# R5 tilted screen issue



## Bazu (Aug 10, 2021)

Hi,

I've recently bought R5. In my copy when the screen is closed like on the image below it's not stiff and easily tilts up and down when pushed a little from the bottom.

It's hard to describe so I've created an image that describes the issue.

I've checked 2 other copies of R5 and none of them exhibits this problem, I also have R6 and it also has no issue.

The shop claims it's normal, but sent it for repair.
Authorized service inspected the camera, and "repaired it" with no positive results.

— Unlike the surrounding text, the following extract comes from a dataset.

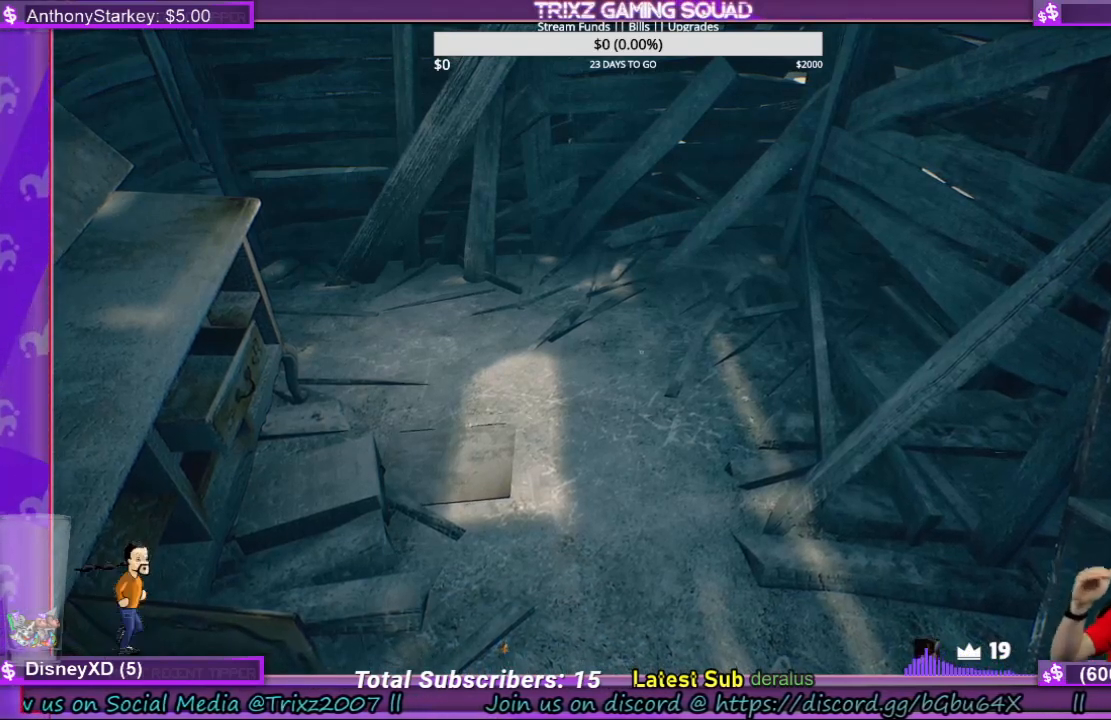
Gameplay with keyboard and mouse; each line is a JSON object with the keys and mouse buttons held at the frame after it. "events" lists presses ("down") and releases ("up") of "a", "ctrl", "d", "e", "f", "q", "r", "s", "shift", "space", "tab", "w", "mouse_left", "mouse_wheel", "mouse_right", "mouse_mb4" and "mouse_mb5" between this image and that frame as [ms after this image, input, new state], when the widget could be followed in between. "mouse_left", "mouse_wheel", "mouse_right", "mouse_mb4", "mouse_mb5" = the "left", "wheel", "right", "mb4", "mb5" buttons of the "mouse" list. No other keys are recorded. "wheel" means that the mouse wheel is clicked or scrolled. Mouse movement is not recorded.
{"keys": [], "mouse": [], "events": [[334, "mouse_wheel", "down"], [434, "mouse_wheel", "up"]]}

Screen is still tilted.

Do you have a similar thing with the screen on your R5?

Thank you for your help.


----------



## privatebydesign (Aug 10, 2021)

I don’t know if it is a similar design, I expect it is, I have recently had several screen hinge covers off (4 screws) and was interested to note the hinge mechanism has a spring in. This serves several functions, it keeps tension in the hinge, but it also allows a small amount of movement if you knock the screen when it is out thereby preventing any damage.

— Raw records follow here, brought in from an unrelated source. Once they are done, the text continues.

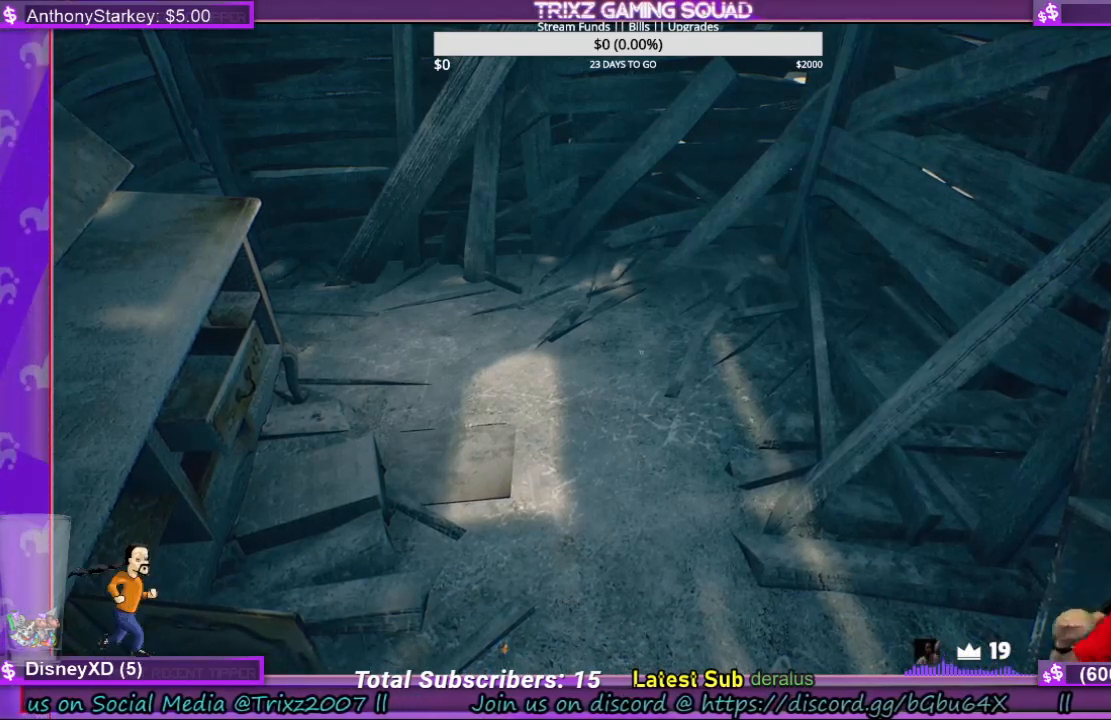
{"keys": [], "mouse": [], "events": [[134, "mouse_wheel", "down"], [334, "mouse_wheel", "up"]]}
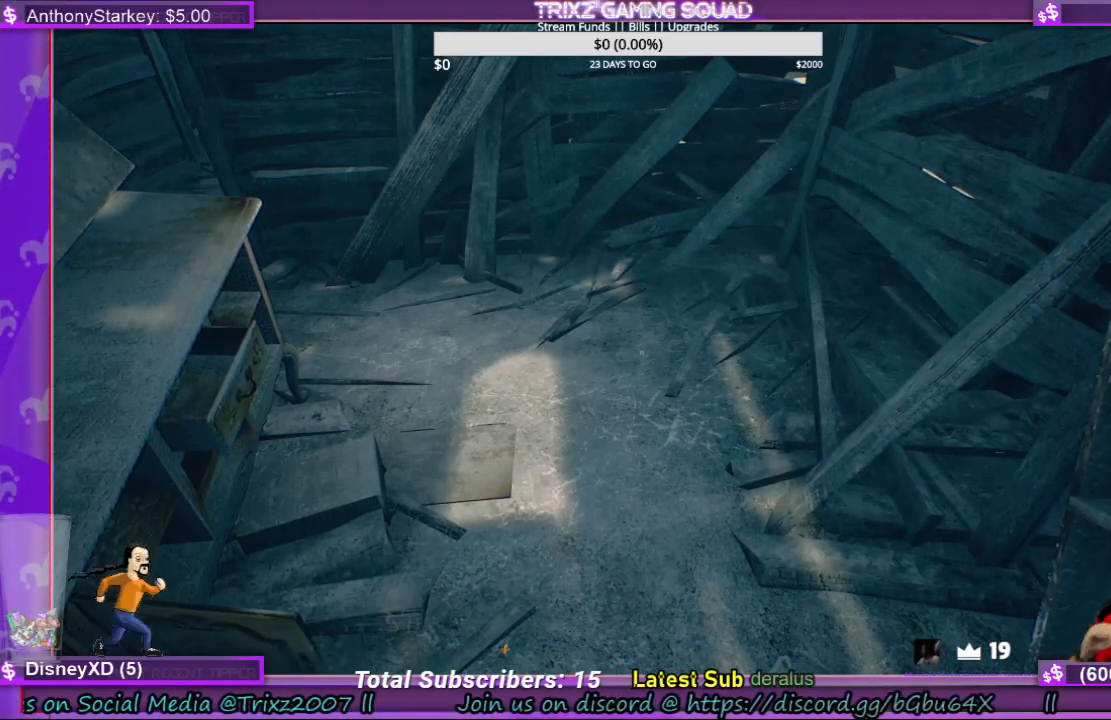
{"keys": [], "mouse": [], "events": [[234, "mouse_left", "down"], [300, "mouse_left", "up"], [367, "mouse_left", "down"], [467, "mouse_left", "up"]]}
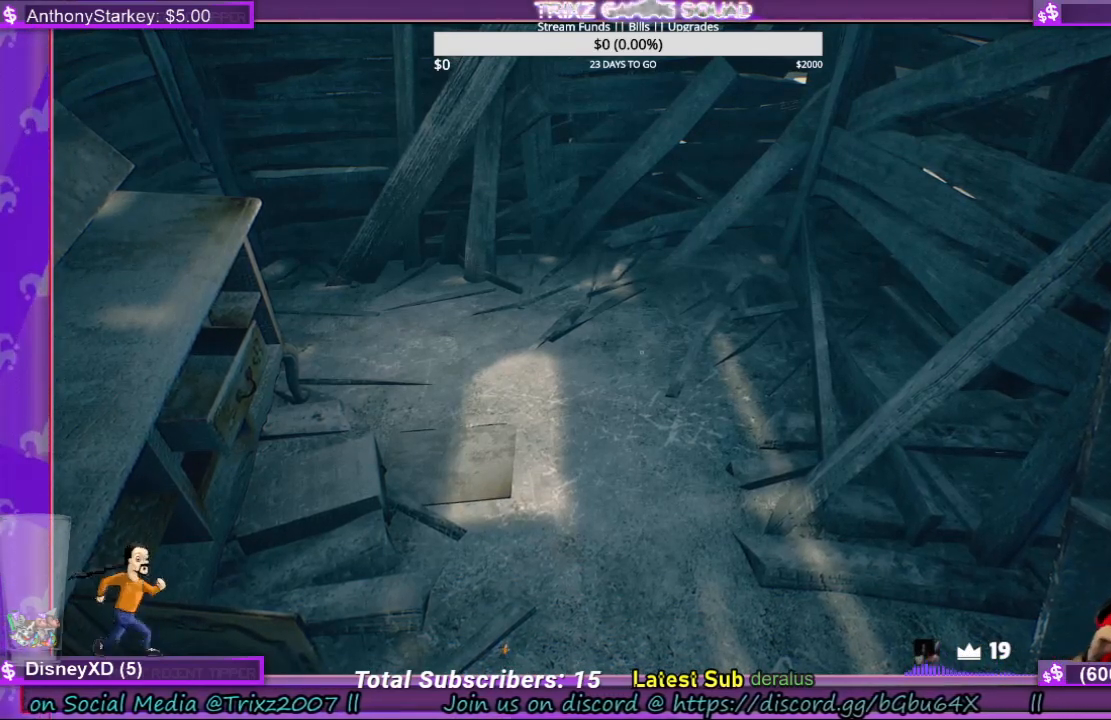
{"keys": [], "mouse": [], "events": []}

So yes, there is designed movement in most Canon screens.

Now it is impossible to tell if your movement is more or less than others without a video or you handling another R5.


----------



## Bazu (Aug 10, 2021)

privatebydesign said:


> I don’t know if it is a similar design, I expect it is, I have recently had several screen hinge covers off (4 screws) and was interested to note the hinge mechanism has a spring in. This serves several functions, it keeps tension in the hinge, but it also allows a small amount of movement if you knock the screen when it is out thereby preventing any damage.
> 
> So yes, there is designed movement in most Canon screens.
> 
> Now it is impossible to tell if your movement is more or less than others without a video or you handling another R5.



Other two copies I've had a chance to check had no similar movement. Neither my R6. Can't show it on video or add pictures of my camera as it is currently at the authorized repair shop.


----------



## privatebydesign (Aug 10, 2021)

Bazu said:


> Other two copies I've had a chance to check had no similar movement. Neither my R6. Can't show it on video or add pictures of my camera as it is currently at the authorized repair shop.


Well if it’s in for repair that’s your question answered! If it‘s different to others it warrants a technicians look, I was surprised at how complicated the hinge mechanism is so there is a lot in there to go wrong.


----------